* **Excerpts from a dataset**:
▶

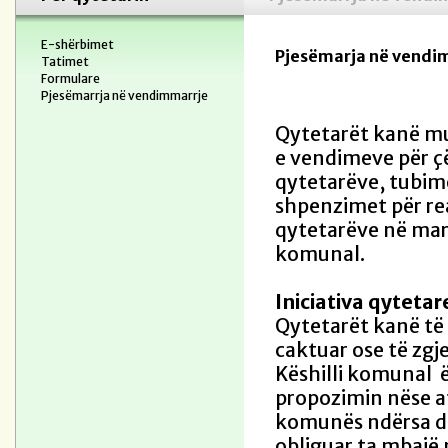
E-shërbimet
Pjesëmarja në vendi
Tatimet
Formulare
Pjesëmarrja në vendimmarrje
Qytetarët kanë mu
e vendimeve për çë
qytetarëve, tubim
shpenzimet për rea
qytetarëve në mar
komunal.
Iniciativa qytetar
Qytetarët kanë të d
caktuar ose të zgj
Këshilli komunal ë
propozimin nëse a
komunës ndërsa deb
obliguar ta mbajë m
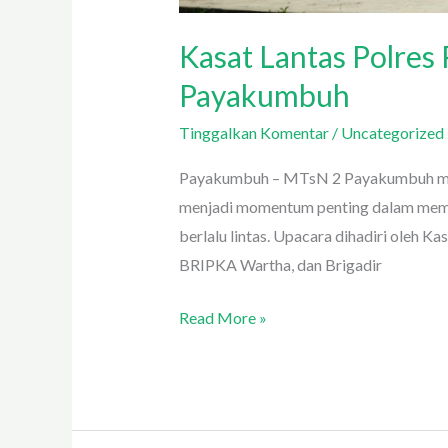
Kasat Lantas Polre
Payakumbuh
Tinggalkan Komentar
/
Uncategorized
Payakumbuh – MTsN 2 Payakumbuh mela
menjadi momentum penting dalam memp
berlalu lintas. Upacara dihadiri oleh 
BRIPKA Wartha, dan Brigadir
Read More »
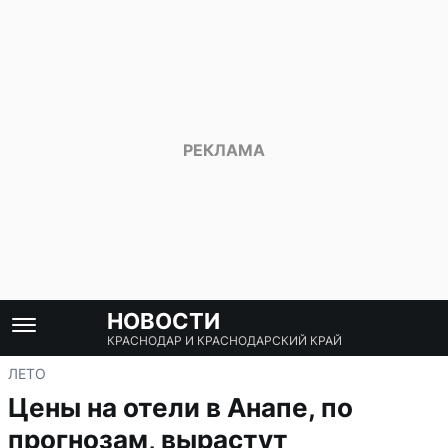
НОВОСТИ
КРАСНОДАР И КРАСНОДАРСКИЙ КРАЙ
ЛЕТО
Цены на отели в Анапе, по
прогнозам, вырастут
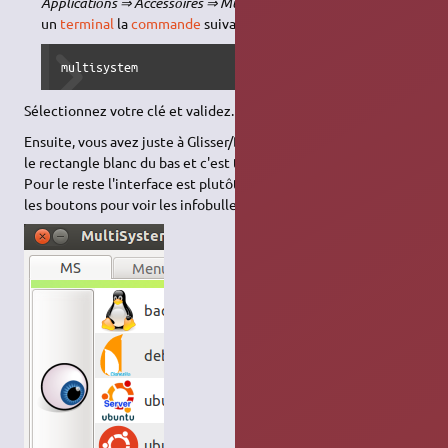
Applications ⇒ Accessoires ⇒ MultiSystem)
ou saisissez dans
un
terminal
la
commande
suivante:
multisystem
Sélectionnez votre clé et validez.
Ensuite, vous avez juste à Glisser/Déposer vos fichiers .iso dans
le rectangle blanc du bas et c'est tout !
Pour le reste l'interface est plutôt intuitive. Passer la souris sur
les boutons pour voir les infobulles.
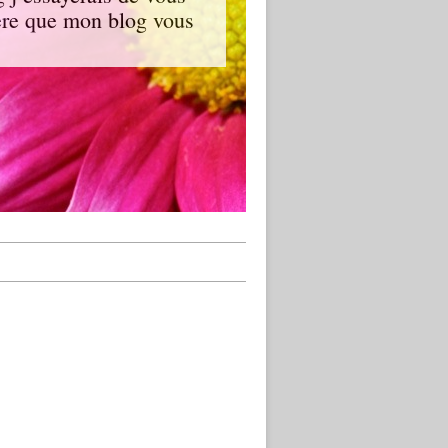
spère que mon blog vous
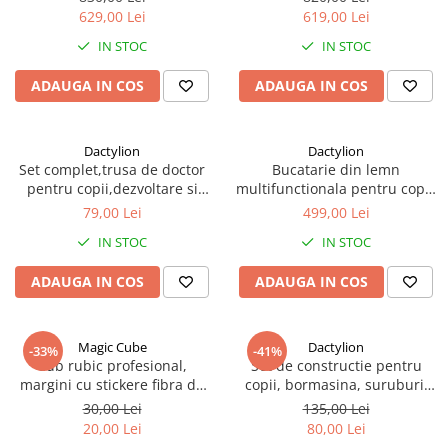
incluse - Alb
629,00 Lei
619,00 Lei
IN STOC
IN STOC
ADAUGA IN COS
ADAUGA IN COS
Dactylion
Dactylion
Set complet,trusa de doctor
Bucatarie din lemn
pentru copii,dezvoltare si
multifunctionala pentru copii,
distractie - Albastru
dimensiune 80x80 cm - Alb
79,00 Lei
499,00 Lei
IN STOC
IN STOC
ADAUGA IN COS
ADAUGA IN COS
Magic Cube
Dactylion
-33%
-41%
Cub rubic profesional,
Set de constructie pentru
margini cu stickere fibra de
copii, bormasina, suruburi,
carbon, 3x3x3, 55 mm -
261 piese, plastic, multicolor
30,00 Lei
135,00 Lei
Multicolor
20,00 Lei
80,00 Lei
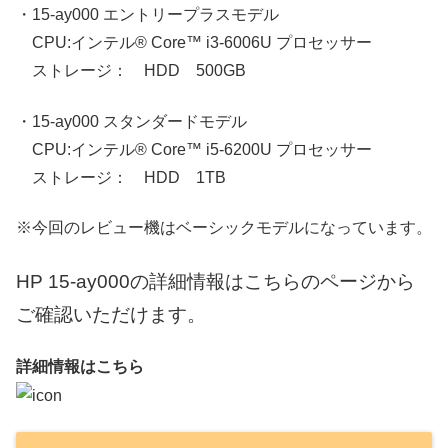
・15-ay000 エントリープラスモデル
CPU:インテル® Core™ i3-6006U プロセッサー
ストレージ： HDD 500GB
・15-ay000 スタンダードモデル
CPU:インテル® Core™ i5-6200U プロセッサー
ストレージ： HDD 1TB
※今回のレビュー機はベーシックモデルになっています。
HP 15-ay000の詳細情報はこちらのページから
ご確認いただけます。
詳細情報はこちら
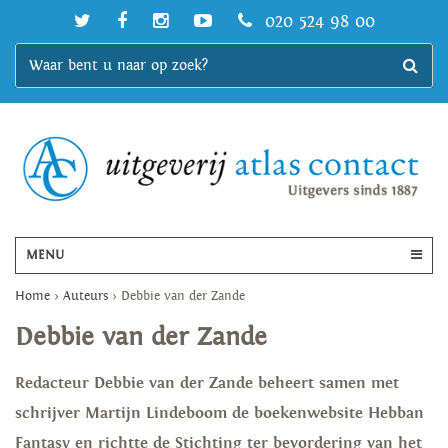
020 524 98 00
MENU
Home
>
Auteurs
>
Debbie van der Zande
Debbie van der Zande
Redacteur Debbie van der Zande beheert samen met
schrijver Martijn Lindeboom de boekenwebsite Hebban
Fantasy en richtte de Stichting ter bevordering van het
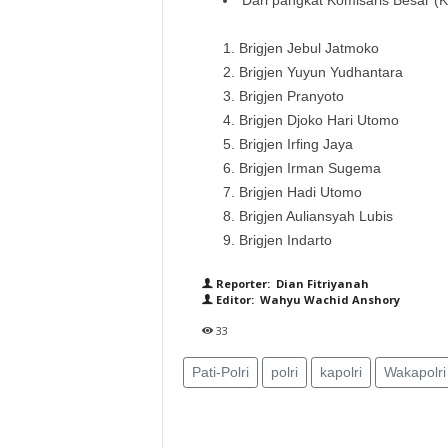
Dari pangkat Komisaris Besar (K
Brigjen Jebul Jatmoko
Brigjen Yuyun Yudhantara
Brigjen Pranyoto
Brigjen Djoko Hari Utomo
Brigjen Irfing Jaya
Brigjen Irman Sugema
Brigjen Hadi Utomo
Brigjen Auliansyah Lubis
Brigjen Indarto
Reporter: Dian Fitriyanah
Editor: Wahyu Wachid Anshory
33
Pati-Polri
polri
kapolri
Wakapolri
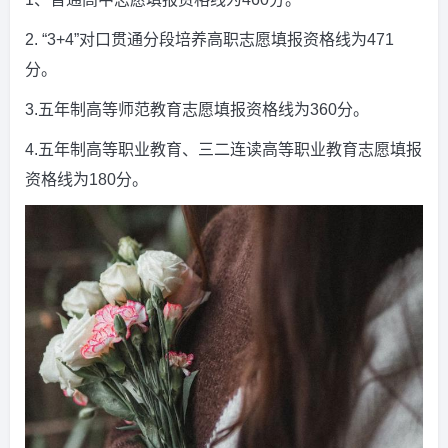
2. “3+4”对口贯通分段培养高职志愿填报资格线为471
分。
3.五年制高等师范教育志愿填报资格线为360分。
4.五年制高等职业教育、三二连读高等职业教育志愿填报
资格线为180分。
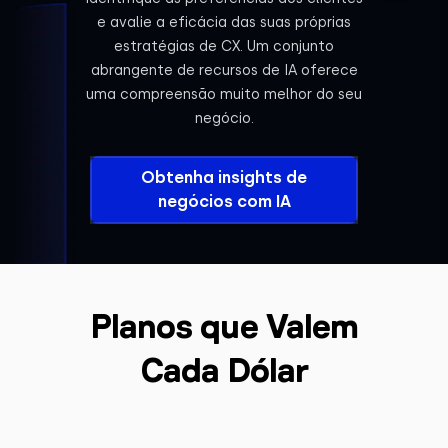
e avalie a eficácia das suas próprias
estratégias de CX. Um conjunto
abrangente de recursos de IA oferece
uma compreensão muito melhor do seu
negócio.
Obtenha insights de
negócios com IA
Planos que Valem
Cada Dólar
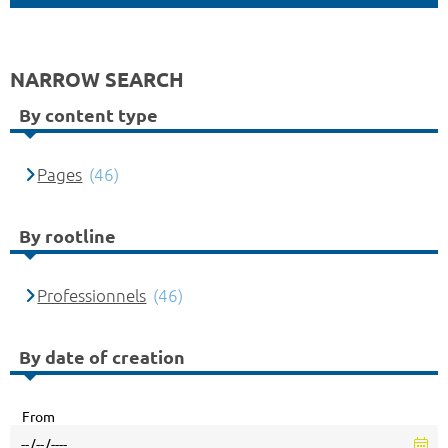
NARROW SEARCH
By content type
Pages
(46)
By rootline
Professionnels
(46)
By date of creation
From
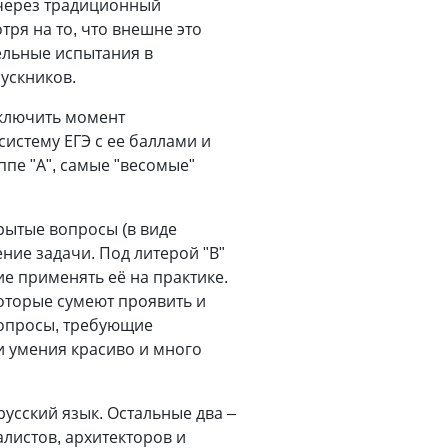
 через традиционный
тря на то, что внешне это
ельные испытания в
ускников.
исключить момент
систему ЕГЭ с ее баллами и
ппе "А", самые "весомые"
крытые вопросы (в виде
ние задачи. Под литерой "В"
ие применять её на практике.
которые сумеют проявить и
 вопросы, требующие
 и умения красиво и много
усский язык. Остальные два –
листов, архитекторов и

◀

What is needed is every entry written out word for word, with no pictures.

* **WRITTEN SOLUTION**:
E-shërbimet
Pjesëmarja në vendi
Tatimet
Formulare
Pjesëmarrja në vendimmarrje
Qytetarët kanë mu
e vendimeve për çë
qytetarëve, tubim
shpenzimet për rea
qytetarëve në mar
komunal.
Iniciativa qytetar
Qytetarët kanë të d
caktuar ose të zgj
Këshilli komunal ë
propozimin nëse a
komunës ndërsa deb
obliguar ta mbajë m
Kasat Lantas Polre
Payakumbuh
Tinggalkan Komentar
/
Uncategorized
Payakumbuh – MTsN 2 Payakumbuh mela
menjadi momentum penting dalam memp
berlalu lintas. Upacara dihadiri oleh 
BRIPKA Wartha, dan Brigadir
Read More »
НОВОСТИ
КРАСНОДАР И КРАСНОДАРСКИЙ КРАЙ
ЛЕТО
Цены на отели в Анапе, по
прогнозам, вырастут
Applications ⇒ Accessoires ⇒ MultiSystem)
ou saisissez dans
un
terminal
la
commande
suivante:
multisystem
Sélectionnez votre clé et validez.
Ensuite, vous avez juste à Glisser/Déposer vos fichiers .iso dans
le rectangle blanc du bas et c'est tout !
Pour le reste l'interface est plutôt intuitive. Passer la souris sur
les boutons pour voir les infobulles.
spère que mon blog vous
incluse - Alb
629,00 Lei
619,00 Lei
IN STOC
IN STOC
ADAUGA IN COS
ADAUGA IN COS
Dactylion
Dactylion
Set complet,trusa de doctor
Bucatarie din lemn
pentru copii,dezvoltare si
multifunctionala pentru copii,
distractie - Albastru
dimensiune 80x80 cm - Alb
79,00 Lei
499,00 Lei
IN STOC
IN STOC
ADAUGA IN COS
ADAUGA IN COS
Magic Cube
Dactylion
-33%
-41%
Cub rubic profesional,
Set de constructie pentru
margini cu stickere fibra de
copii, bormasina, suruburi,
carbon, 3x3x3, 55 mm -
261 piese, plastic, multicolor
30,00 Lei
135,00 Lei
Multicolor
20,00 Lei
80,00 Lei
・15-ay000 エントリープラスモデル
CPU:インテル® Core™ i3-6006U プロセッサー
ストレージ： HDD 500GB
・15-ay000 スタンダードモデル
CPU:インテル® Core™ i5-6200U プロセッサー
ストレージ： HDD 1TB
※今回のレビュー機はベーシックモデルになっています。
HP 15-ay000の詳細情報はこちらのページから
ご確認いただけます。
詳細情報はこちら
020 524 98 00
MENU
Home
>
Auteurs
>
Debbie van der Zande
Debbie van der Zande
Redacteur Debbie van der Zande beheert samen met
schrijver Martijn Lindeboom de boekenwebsite Hebban
Fantasy en richtte de Stichting ter bevordering van het
Dari pangkat Komisaris Besar (K
Brigjen Jebul Jatmoko
Brigjen Yuyun Yudhantara
Brigjen Pranyoto
Brigjen Djoko Hari Utomo
Brigjen Irfing Jaya
Brigjen Irman Sugema
Brigjen Hadi Utomo
Brigjen Auliansyah Lubis
Brigjen Indarto
Reporter: Dian Fitriyanah
Editor: Wahyu Wachid Anshory
33
Pati-Polri
polri
kapolri
Wakapolri
2. “3+4”对口贯通分段培养高职志愿填报资格线为471
分。
3.五年制高等师范教育志愿填报资格线为360分。
4.五年制高等职业教育、三二连读高等职业教育志愿填报
资格线为180分。
e avalie a eficácia das suas próprias
estratégias de CX. Um conjunto
abrangente de recursos de IA oferece
uma compreensão muito melhor do seu
negócio.
Obtenha insights de
negócios com IA
Planos que Valem
Cada Dólar
NARROW SEARCH
By content type
Pages
(46)
By rootline
Professionnels
(46)
By date of creation
From
 через традиционный
тря на то, что внешне это
ельные испытания в
ускников.
исключить момент
систему ЕГЭ с ее баллами и
ппе "А", самые "весомые"
крытые вопросы (в виде
ние задачи. Под литерой "В"
ие применять её на практике.
которые сумеют проявить и
 вопросы, требующие
 и умения красиво и много
усский язык. Остальные два –
листов, архитекторов и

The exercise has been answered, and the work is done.